Chinese language researcher, teacher, and author (1923–2018)

Jan Yun-hua 冉雲華 (1923-2018), (Ran Yunhua in Pinyin) was a Chinese language researcher, teacher and author. He was associated with McMaster University in Canada. He was best known in Chinese Buddhist studies, more broadly researching Buddhist studies, Chan Studies, Dunhuang Studies, and Daoist Studies.

He was born on 15 March 1923 in China and grew up and spent his early life there. He met Siu-fung Wong, when they were both students. They married and together went through the upheavals of World War II and the Chinese Civil War. After spending their early married life in Hong Kong they settled in Santiniketan in India. He joined the Cheena Bhavana, the Institute of Chinese language and culture, to continue his studies under the guidance of Tan Yun-Shan. After securing his Ph D at the Visva Bharati University, he continued with his research and writing. His sons, Chien and Kang, were born there and started growing up.

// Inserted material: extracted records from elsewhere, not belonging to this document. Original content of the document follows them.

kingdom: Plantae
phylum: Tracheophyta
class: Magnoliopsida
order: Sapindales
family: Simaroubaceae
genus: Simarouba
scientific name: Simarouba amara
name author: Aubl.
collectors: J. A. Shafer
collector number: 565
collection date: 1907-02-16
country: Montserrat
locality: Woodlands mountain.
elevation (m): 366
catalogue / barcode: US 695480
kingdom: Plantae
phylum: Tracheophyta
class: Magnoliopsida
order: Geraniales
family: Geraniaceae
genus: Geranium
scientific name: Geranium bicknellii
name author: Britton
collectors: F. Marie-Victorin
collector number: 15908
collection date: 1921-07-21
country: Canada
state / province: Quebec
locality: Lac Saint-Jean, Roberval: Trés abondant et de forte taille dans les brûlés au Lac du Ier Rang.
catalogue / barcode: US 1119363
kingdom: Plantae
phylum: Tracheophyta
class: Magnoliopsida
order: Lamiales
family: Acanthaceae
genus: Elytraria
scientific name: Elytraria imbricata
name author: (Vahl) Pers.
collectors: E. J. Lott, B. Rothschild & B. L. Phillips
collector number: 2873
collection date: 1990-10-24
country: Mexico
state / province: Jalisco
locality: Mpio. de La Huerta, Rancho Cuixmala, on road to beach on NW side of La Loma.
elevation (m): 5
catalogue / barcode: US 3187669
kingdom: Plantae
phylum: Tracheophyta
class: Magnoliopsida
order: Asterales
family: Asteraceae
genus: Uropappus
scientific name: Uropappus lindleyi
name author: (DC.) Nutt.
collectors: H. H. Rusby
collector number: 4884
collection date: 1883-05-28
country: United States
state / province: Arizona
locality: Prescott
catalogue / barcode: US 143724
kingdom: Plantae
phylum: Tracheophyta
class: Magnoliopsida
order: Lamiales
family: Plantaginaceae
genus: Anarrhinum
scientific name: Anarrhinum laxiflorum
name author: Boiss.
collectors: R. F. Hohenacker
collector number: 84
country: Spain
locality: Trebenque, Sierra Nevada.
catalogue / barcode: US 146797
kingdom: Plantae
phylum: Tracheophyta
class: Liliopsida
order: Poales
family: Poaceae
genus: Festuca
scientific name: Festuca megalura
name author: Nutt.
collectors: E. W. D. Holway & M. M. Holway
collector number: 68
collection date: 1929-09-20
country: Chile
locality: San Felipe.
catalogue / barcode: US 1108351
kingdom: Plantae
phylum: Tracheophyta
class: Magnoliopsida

His work attracted the attention of the department of religious studies at McMaster University in 1967 and he was invited to join the faculty there. After his retirement in 1988, he continued to work for some time in Taiwan. He died on 31 December 2018 at Shalom village in Hamilton

Among his publications were: Tsung Mi’s Questions Regarding the Confucian Absolute and Chronicle of Buddhism in China 561-960 AD. He had translated numerous Buddhist books.